2-1 ICTとの融合で雇用創出を目指す宮崎市
2017年度第一次採択地域のなかでも2番目に人口が多いのが、宮崎県宮崎市です。
同市は、人口39万9166人(平成29年5月時点)、観光資源を多く持ち、1998年から中核市に指定されているものの、有効求人倍率は1を切ります。

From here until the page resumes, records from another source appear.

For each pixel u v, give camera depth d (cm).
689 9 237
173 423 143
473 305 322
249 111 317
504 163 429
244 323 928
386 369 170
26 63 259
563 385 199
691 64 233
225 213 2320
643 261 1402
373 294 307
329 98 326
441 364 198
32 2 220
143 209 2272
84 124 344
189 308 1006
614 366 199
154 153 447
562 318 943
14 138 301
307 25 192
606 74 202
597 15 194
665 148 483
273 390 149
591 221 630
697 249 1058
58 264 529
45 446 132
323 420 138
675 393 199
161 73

宮崎市では現在、新規高卒者の内定率が低く、また県外への転出が大幅に増加しているため人口減少率が高く、高齢化も進んでいます。こうした問題に対応するため、「ICT産業分野」、「地域資源分野」に重きを置き、高度なIT知識・スキルを習得する「ICTスペシャリスト養成講座」、新特産品や観光プログラムを開発する「地域資源開発実践事業」などを行い、機会の拡大を目指しています。
(▲宮崎市観光名所の青島)
※ 中核市とは、人口20万人以上が要件。政令指定都市が処理することができる事務のうち、都道府県がその区域にわたり一体的に処理することが中核市が処理することに比して効率的な事務を除き、中核市に対して移譲するものをいう。(参照:総務省)

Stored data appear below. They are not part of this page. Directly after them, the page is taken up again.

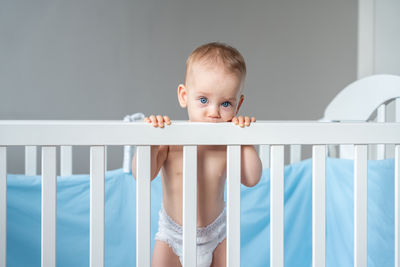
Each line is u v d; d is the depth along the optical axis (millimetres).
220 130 938
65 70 2955
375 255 1402
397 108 1498
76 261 1506
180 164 1159
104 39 2998
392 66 2445
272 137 956
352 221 1478
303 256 1573
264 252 1582
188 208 925
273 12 3221
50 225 884
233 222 938
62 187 1510
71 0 2963
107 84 3000
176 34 3082
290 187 1581
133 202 1550
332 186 1554
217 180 1186
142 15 3041
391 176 1410
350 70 3295
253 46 3199
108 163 2949
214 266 1231
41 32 2926
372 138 987
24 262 1453
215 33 3141
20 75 2900
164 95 3062
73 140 893
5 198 881
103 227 896
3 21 2883
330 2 3277
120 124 905
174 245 1193
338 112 1682
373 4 2607
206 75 1073
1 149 881
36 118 2922
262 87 3211
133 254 1541
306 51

※ 有効求人倍率とは、求職者に対する求人数の割合をいい、「月間有効求人数」を「月間有効求職者数」で割って求める「有効求人倍率」と、「新規求人数」を「新規求職申込件数」で割って求める「新規求人倍率」の2種類に分かれる。(参照:厚生労働省)
2-2 「食」の拠点づくりで雇用創造
佐賀県東部に位置する面積22キロ平方メートル、人口1.74万人の小さな町である基山町は、20年を超える歴史を持つ「きのくに祭り」や、つつじ寺として親しまれる大興善寺での「つつじ祭り」などが有名です。
製造業や流通業の従事者が多い町ですが、生産年齢人口の減少に伴い、地元企業の雇用確保が厳しさを増しています。
基山町はこうした問題に対応するため、食品産業に焦点を当て、地域が連携した「食」の拠点を構築するため、地域資源の掘り起こしや商品化を推進、人材育成を行う「地域資源活用セミナー」などを実施するとしています。雇用創出者予定人数は18人と、今回募集のなかでは最少ですが、町外のUIJターン就職希望者に対して就職情報を発信し、雇用機会の拡大を目指すとしました。
(▲基山町にある大興善寺)
※ UIJターンとは、都市部から地方に移住する動きの総称のこと。Uターンは自分の出身地に戻ること、Iターンは出身地とは別の地方に移住すること、Jターンとは出身地近くの地方都市に移り住むこと。
県外へと流出する若者や働き手をなんとかして呼び戻したい各地方自治体。果たして都心の一極集中は改善されるのでしょうか。今後の動きに注目です。